The statute may be complied with either by furnishing annually a new bond or by annual renewal of an existing bond. The fact that State Acceptance Corporation, the bankrupt dealer, chose to continue to do business with its original bonding company does not decrease the protection to the public for each year as required by statute.
The St. Paul Company relies on Leonard v. Aetna Cas. & Surety Co. (1935), 80 F.2d 205, and United States v. Maryland Cas Co. (1955), 129 F.Supp. 451. These cases hold that a surety bond which is to exist for an indefinite period of time will generally be held to continuous liability. However, these cases pertain to bonds issued for the protection of single specific obligees, and are, therefore, distinguishable from the case at hand which pertains to a surety bond required by statute for the protection of the public.

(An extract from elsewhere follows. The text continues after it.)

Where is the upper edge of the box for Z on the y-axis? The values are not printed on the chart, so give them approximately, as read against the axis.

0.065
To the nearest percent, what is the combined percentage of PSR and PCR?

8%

Regarding the provision in Section 10-04-10(1) permitting a deposit in cash we consider as good logic the statement found in United States v. American Surety Company of New York, 172 F.2d 135, 7 A.L.R.2d 940, certiorari denied 337 U.S. 930, as follows:
"Whatever may turn out to be the proper interpretation of the deposit provision, we think it cannot be held to limit the force of the requirement for an annual additional premium.

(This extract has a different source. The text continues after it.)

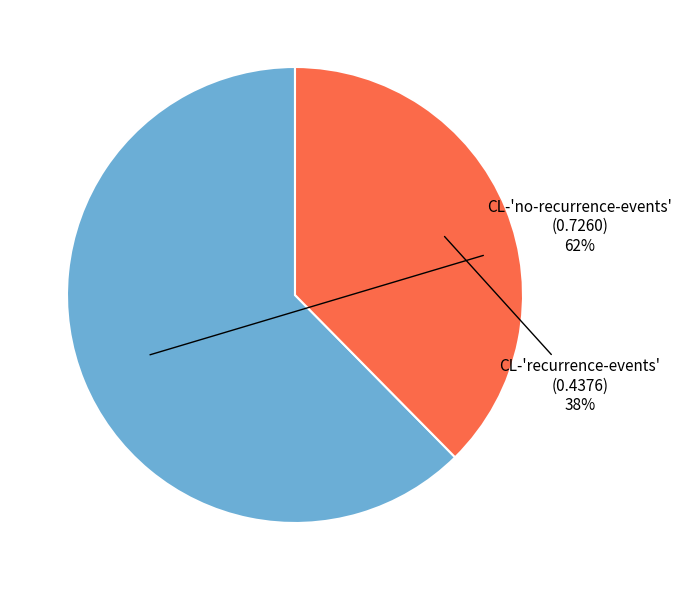

Combined, do CL-'no-recurrence-events' and CL-'recurrence-events' account for over 50%?

Yes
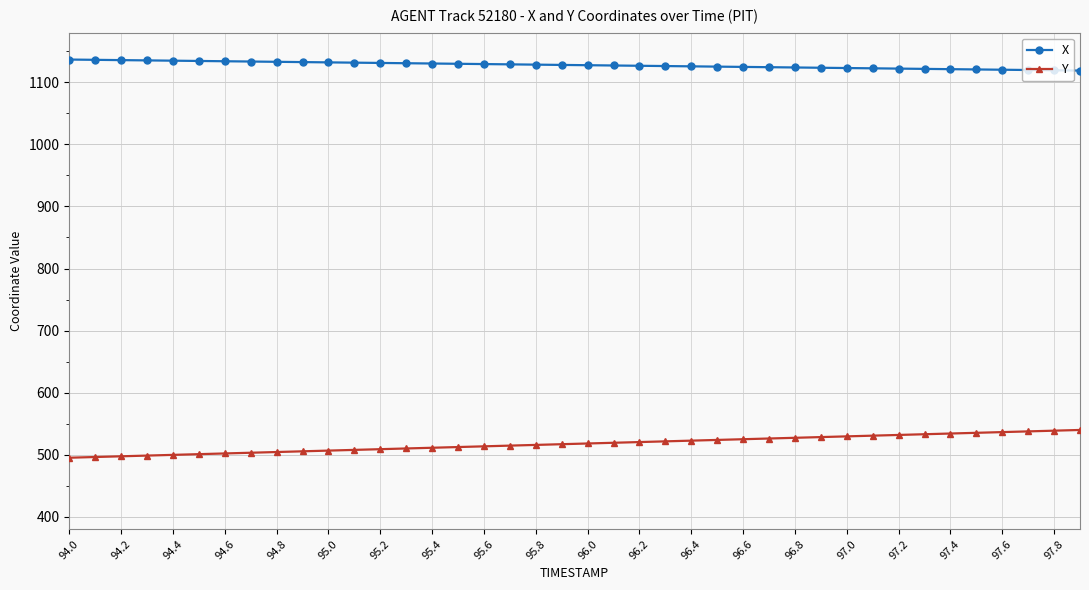

Count the number of categories in the chart.

40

"The substantial and controlling point is that an annual premium was required and paid in the expectation of the obvious protection which that should afford."[175 N.W.2d 587]
The legislative intent is expressed in Section 10-04-10 of the North Dakota Century Code as follows:
"The bond or deposit should be of such type as may be approved by the Commissioner and shall be in such an amount as he shall deem necessary to protect purchasers when there is taken into consideration the volume of business engaged in by the applicant and the number of salesmen employed by the applicant." [Emphasis added.]
On the precise point Chief Justice Baldwin said in Metropolitan Casualty Co. of New York v. Billings (Conn.1963), 192 A.2d 541: "The legislature could hardly have intended such inadequate protection for the public. When the statutory provisions requiring the posting of a bond by each applicant for a license [Section 10-04-10(1)], making posting of a bond a condition precedent of the issuance of any license [Section 10-04-10(1)], and making it necessary to renew annually any license issued [Section 10-04-10(5)] are read together, as they must be, the legislative intent that the bond carry an annually cumulative liability is obvious. Any other interpretation would defeat the purpose of this remedial legislation."
The surety, St. Paul Fire and Marine Insurance Company,is liable under said bond for a maximum of $5,000 in each of the five separate annual periods for which it charged and received an appropriate premium.
For reasons stated in this opinion, the judgment of the district court is reversed.
A.C. Bakken, D.J.
Obert C. Teigen, C.J.
Alvin C. Strutz
Ralph J. Erickstad
Harvey B. Knudson
Wm. L. Paulson, J., deeming himself disqualified, did not participate; the Honorable A. C. Bakken, one of the judges of the First Judicial District, sitting in his stead.